#### [Directions]
Filter the listing below down to the lines with the word "tables" and copy those.
※ ※ ※
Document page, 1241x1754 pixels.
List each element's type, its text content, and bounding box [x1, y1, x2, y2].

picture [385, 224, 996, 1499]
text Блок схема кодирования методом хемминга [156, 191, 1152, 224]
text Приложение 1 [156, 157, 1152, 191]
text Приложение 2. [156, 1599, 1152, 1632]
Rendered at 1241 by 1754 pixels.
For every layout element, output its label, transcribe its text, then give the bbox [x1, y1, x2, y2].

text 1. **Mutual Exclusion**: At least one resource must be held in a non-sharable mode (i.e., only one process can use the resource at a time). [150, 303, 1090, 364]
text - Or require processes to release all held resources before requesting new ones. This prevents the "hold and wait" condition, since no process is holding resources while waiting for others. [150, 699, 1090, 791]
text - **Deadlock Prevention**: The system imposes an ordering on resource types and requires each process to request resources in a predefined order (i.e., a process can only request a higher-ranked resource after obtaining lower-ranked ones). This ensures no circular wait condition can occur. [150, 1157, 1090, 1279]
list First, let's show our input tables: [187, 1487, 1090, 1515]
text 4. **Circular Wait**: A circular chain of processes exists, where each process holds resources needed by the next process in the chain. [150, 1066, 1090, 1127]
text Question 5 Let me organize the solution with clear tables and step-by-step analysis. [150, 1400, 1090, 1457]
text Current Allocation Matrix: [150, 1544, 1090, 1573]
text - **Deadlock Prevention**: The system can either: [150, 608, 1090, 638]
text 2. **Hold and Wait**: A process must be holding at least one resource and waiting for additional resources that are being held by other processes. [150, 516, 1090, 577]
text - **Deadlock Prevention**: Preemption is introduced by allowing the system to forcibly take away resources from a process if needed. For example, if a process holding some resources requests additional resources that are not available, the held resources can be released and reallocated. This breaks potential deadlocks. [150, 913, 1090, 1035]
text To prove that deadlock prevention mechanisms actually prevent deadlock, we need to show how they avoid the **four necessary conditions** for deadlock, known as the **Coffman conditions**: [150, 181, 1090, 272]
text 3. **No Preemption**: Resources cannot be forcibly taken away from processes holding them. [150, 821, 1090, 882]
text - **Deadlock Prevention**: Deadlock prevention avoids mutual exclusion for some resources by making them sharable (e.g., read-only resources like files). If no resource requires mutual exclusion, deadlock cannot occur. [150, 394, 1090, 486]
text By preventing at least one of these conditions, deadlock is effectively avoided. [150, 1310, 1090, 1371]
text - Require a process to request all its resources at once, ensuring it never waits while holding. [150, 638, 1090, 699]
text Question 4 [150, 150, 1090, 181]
※ ※ ※
#### [Answer box]
list First, let's show our input tables: [187, 1487, 1090, 1515]
text Question 5 Let me organize the solution with clear tables and step-by-step analysis. [150, 1400, 1090, 1457]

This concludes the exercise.